■ Ação pedida 1 ■
Segundo o texto em estudo, quantos habitantes tem a freguesia da Lousa?
■ Ação pedida 2 ■
Reproduza o trecho do texto em estudo desde "Este é um belo" até "e de conviverem.", inclusive.

■ Texto em estudo ■
————————
Este é um belo caso para dizer “as aparências iludem”. A cara de poucas rugas, a lucidez e a agilidade não correspondem à idade que tem no cartão de cidadão. “É o ar da aldeia”, comentavam entre risos.

Mas depois de medida a tensão arterial, as preocupações surgiram e vai ter de ir ao médico. Quer isto dizer que, graças à unidade móvel, percebeu que algo não estava bem. Por isso, não tem dúvidas da mais-valia que é o serviço. “Tem muita importância, porque escusamos de ir a Torre de Moncorvo e escusamos de sair da aldeia”, vincou, acrescentando que também é uma forma de se juntarem “todos” e de conviverem.

A freguesia da Lousa tem pouco mais de 300 habitantes. Cada vez são menos, seguindo a tendência das aldeias do interior, e os serviços também encerram, mantendo-se ainda o posto de correios, aberto duas horas por dia.

Por isso, para o presidente da junta de freguesia, a presença da unidade móvel é “extremamente importante”. “As pessoas que vivem cá já têm uma idade avançada e não têm meio para se deslocar e a descentralização destes serviços

é muito importante, porque se os serviços não vierem cá, as pessoas têm dificuldade em aceder a eles”, rematou o autarca António Martins.
————————
■ Registos fornecidos ■

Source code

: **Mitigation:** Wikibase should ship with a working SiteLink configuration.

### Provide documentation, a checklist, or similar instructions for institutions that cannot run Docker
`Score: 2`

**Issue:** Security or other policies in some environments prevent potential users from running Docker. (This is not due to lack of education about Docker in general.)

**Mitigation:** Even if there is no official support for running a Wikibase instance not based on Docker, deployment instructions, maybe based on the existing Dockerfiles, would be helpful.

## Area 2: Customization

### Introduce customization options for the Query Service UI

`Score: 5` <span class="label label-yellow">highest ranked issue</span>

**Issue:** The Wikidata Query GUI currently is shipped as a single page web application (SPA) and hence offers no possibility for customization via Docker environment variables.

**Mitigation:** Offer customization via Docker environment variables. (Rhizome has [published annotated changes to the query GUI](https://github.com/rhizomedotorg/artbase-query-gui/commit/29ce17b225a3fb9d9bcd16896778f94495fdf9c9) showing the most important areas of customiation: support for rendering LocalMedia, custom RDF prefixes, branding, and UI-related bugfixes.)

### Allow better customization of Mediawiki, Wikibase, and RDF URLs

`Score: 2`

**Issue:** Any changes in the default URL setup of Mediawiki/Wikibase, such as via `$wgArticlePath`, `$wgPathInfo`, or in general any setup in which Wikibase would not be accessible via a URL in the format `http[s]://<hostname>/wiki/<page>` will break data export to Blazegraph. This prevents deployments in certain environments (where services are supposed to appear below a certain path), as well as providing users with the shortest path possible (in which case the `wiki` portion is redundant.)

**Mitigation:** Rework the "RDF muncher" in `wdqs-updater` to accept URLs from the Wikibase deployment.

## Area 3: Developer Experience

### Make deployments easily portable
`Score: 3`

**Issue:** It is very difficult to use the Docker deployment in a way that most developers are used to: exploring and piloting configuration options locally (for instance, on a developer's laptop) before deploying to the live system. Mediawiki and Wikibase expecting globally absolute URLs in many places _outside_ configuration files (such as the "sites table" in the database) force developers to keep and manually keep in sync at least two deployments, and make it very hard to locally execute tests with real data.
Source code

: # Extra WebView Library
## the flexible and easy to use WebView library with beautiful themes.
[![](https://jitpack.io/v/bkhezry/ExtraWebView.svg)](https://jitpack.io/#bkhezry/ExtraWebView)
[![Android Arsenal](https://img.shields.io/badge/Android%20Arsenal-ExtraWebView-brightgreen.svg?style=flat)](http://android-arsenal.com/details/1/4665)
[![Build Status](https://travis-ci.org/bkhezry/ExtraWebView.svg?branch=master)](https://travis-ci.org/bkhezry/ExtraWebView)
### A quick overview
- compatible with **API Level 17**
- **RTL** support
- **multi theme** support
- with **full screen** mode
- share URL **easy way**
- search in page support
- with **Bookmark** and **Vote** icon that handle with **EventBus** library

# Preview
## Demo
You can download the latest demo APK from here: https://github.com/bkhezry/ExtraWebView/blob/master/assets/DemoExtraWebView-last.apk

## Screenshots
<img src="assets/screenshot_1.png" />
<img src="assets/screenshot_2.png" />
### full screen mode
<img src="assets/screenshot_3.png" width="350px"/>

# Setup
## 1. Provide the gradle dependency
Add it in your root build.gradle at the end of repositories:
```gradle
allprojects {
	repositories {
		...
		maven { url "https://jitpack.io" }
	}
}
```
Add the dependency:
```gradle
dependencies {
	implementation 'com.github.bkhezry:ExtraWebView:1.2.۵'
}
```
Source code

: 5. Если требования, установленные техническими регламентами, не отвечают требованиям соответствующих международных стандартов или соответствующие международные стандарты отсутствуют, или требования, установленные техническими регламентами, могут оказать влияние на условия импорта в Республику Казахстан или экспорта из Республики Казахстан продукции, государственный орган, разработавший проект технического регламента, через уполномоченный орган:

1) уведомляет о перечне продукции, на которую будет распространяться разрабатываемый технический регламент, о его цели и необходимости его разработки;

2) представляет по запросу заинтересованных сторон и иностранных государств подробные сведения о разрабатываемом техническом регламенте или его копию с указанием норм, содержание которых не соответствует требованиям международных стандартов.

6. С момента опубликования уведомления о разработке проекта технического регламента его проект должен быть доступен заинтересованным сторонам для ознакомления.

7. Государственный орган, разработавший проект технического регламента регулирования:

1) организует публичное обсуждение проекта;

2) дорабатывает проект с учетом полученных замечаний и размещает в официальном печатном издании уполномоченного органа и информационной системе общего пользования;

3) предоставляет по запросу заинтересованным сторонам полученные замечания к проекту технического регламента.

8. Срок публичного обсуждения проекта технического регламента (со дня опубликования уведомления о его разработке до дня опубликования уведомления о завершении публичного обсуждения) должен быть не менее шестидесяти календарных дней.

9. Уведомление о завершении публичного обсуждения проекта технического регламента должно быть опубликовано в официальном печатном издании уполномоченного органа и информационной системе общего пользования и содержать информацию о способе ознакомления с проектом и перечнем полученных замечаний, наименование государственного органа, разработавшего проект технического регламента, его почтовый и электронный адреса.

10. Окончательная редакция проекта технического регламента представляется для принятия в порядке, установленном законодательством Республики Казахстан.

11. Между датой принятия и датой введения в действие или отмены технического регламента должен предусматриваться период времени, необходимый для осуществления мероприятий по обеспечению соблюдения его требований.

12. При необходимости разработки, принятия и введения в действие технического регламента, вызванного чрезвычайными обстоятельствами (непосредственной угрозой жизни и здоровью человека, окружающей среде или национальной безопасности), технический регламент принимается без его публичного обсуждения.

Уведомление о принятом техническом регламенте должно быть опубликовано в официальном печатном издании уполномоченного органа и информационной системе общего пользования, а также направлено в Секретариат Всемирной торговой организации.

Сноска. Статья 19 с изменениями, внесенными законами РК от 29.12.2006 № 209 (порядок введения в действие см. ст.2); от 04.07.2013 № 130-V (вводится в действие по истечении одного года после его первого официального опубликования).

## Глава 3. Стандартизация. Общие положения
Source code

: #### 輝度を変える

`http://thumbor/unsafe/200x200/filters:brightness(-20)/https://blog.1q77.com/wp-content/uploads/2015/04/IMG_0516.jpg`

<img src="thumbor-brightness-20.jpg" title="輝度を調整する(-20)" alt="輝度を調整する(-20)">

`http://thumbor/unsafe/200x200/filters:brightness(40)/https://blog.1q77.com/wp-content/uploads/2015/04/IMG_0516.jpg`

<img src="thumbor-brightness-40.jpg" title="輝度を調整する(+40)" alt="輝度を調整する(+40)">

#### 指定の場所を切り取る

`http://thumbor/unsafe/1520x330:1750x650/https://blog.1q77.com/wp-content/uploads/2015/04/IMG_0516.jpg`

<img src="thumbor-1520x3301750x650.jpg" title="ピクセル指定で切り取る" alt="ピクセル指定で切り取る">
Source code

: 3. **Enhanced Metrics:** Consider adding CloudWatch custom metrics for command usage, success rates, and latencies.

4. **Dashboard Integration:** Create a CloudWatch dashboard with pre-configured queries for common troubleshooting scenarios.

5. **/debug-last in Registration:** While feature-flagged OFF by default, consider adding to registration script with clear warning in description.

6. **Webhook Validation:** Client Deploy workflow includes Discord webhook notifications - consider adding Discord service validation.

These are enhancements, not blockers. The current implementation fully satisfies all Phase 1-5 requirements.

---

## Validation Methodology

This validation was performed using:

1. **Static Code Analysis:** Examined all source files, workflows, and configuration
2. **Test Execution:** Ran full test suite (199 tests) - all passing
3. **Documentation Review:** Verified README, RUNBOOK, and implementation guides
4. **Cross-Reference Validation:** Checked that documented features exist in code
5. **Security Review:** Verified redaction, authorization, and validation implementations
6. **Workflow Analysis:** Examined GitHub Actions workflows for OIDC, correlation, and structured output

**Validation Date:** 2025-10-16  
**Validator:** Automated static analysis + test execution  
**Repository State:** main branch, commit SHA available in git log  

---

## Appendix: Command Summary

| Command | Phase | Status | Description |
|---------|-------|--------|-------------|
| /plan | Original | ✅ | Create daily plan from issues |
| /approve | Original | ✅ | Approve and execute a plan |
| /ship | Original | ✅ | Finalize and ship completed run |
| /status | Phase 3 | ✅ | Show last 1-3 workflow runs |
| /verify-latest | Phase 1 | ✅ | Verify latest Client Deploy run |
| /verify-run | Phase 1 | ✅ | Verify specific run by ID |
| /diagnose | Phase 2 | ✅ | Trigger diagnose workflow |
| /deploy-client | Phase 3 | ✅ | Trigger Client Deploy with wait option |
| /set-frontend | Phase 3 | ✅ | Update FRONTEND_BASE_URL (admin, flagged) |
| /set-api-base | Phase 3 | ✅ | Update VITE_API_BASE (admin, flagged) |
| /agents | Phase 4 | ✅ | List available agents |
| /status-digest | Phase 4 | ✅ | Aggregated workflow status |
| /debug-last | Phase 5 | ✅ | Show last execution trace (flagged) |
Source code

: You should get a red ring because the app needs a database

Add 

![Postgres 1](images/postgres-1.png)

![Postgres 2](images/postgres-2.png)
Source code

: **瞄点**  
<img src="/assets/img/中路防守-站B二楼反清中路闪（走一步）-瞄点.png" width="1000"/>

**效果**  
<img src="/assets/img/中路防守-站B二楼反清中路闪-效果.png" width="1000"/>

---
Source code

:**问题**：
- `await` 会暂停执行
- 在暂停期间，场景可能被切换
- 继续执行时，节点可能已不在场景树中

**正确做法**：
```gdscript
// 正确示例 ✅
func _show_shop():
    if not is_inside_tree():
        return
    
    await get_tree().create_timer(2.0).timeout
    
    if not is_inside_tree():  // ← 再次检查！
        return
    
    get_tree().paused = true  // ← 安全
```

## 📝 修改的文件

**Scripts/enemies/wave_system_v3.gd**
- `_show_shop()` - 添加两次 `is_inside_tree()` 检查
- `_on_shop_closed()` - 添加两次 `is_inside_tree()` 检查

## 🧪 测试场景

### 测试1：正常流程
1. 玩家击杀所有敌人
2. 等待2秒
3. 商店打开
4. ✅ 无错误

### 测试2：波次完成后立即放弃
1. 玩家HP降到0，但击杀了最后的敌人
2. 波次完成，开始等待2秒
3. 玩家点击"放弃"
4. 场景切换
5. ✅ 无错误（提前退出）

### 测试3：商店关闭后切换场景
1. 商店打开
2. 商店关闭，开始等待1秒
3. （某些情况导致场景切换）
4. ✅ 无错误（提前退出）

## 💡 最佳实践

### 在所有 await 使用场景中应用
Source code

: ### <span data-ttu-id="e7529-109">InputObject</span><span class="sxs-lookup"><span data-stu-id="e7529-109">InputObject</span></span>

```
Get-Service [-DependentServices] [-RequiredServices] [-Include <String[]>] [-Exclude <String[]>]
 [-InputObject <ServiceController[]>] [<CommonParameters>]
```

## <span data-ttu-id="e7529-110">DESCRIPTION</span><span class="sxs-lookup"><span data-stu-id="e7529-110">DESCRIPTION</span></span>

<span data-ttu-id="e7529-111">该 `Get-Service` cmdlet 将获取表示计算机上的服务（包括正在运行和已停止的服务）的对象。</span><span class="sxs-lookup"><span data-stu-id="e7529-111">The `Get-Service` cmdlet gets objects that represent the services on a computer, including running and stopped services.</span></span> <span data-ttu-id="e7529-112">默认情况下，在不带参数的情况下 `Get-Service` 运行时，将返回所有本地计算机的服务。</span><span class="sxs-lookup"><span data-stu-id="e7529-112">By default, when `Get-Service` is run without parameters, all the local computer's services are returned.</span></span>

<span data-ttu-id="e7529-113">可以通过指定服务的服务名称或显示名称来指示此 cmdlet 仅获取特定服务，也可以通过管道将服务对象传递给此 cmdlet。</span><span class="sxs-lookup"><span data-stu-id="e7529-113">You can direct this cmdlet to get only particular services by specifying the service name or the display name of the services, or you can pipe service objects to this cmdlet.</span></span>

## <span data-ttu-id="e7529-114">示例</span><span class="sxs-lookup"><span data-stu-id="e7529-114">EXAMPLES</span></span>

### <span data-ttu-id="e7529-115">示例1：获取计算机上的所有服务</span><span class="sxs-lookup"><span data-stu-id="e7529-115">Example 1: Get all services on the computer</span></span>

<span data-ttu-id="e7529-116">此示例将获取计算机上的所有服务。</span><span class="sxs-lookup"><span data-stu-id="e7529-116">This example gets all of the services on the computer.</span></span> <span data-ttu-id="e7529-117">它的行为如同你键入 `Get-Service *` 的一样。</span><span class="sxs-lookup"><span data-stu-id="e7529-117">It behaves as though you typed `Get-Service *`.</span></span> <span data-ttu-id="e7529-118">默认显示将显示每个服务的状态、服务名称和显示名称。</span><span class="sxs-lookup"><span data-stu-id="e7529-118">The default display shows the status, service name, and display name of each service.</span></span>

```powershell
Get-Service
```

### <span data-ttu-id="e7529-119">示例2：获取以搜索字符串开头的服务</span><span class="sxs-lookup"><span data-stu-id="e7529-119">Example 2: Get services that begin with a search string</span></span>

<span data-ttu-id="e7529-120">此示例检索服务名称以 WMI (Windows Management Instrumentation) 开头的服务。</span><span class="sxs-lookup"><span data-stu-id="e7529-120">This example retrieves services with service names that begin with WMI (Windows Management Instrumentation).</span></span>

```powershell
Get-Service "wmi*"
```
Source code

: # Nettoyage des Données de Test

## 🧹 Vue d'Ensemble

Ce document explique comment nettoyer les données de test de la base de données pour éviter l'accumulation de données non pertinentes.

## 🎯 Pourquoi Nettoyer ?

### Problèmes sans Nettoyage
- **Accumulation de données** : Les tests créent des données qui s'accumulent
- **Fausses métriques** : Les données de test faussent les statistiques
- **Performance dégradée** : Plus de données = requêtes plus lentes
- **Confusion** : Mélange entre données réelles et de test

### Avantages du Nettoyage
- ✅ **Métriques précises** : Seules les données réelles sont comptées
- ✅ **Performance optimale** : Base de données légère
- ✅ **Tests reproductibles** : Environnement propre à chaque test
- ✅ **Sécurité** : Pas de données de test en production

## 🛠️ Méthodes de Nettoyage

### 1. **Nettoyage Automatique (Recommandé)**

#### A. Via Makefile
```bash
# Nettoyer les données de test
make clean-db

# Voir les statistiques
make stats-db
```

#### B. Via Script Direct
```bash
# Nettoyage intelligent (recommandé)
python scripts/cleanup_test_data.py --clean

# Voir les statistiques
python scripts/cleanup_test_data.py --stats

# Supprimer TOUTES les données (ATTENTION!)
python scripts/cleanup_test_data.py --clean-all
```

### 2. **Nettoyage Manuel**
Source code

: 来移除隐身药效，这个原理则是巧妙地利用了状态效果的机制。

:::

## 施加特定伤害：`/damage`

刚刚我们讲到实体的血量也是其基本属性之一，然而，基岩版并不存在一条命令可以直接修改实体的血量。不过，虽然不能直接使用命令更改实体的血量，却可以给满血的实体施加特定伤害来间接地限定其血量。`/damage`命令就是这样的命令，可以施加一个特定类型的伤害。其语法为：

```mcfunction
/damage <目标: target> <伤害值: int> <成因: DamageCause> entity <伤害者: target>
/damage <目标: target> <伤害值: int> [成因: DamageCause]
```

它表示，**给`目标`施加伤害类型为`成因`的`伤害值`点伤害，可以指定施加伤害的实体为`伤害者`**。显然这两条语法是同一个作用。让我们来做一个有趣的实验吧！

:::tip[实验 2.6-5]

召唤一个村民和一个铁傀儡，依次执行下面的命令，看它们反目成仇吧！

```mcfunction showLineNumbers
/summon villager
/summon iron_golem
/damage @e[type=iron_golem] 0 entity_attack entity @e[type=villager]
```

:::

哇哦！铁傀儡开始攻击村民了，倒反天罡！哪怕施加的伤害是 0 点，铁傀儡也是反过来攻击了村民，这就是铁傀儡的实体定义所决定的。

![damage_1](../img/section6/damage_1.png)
————————
■ Caixa de resposta 1 ■
Pouco mais de 300 habitantes.

■ Caixa de resposta 2 ■
Este é um belo caso para dizer “as aparências iludem”. A cara de poucas rugas, a lucidez e a agilidade não correspondem à idade que tem no cartão de cidadão. “É o ar da aldeia”, comentavam entre risos.

Mas depois de medida a tensão arterial, as preocupações surgiram e vai ter de ir ao médico. Quer isto dizer que, graças à unidade móvel, percebeu que algo não estava bem. Por isso, não tem dúvidas da mais-valia que é o serviço. “Tem muita importância, porque escusamos de ir a Torre de Moncorvo e escusamos de sair da aldeia”, vincou, acrescentando que também é uma forma de se juntarem “todos” e de conviverem.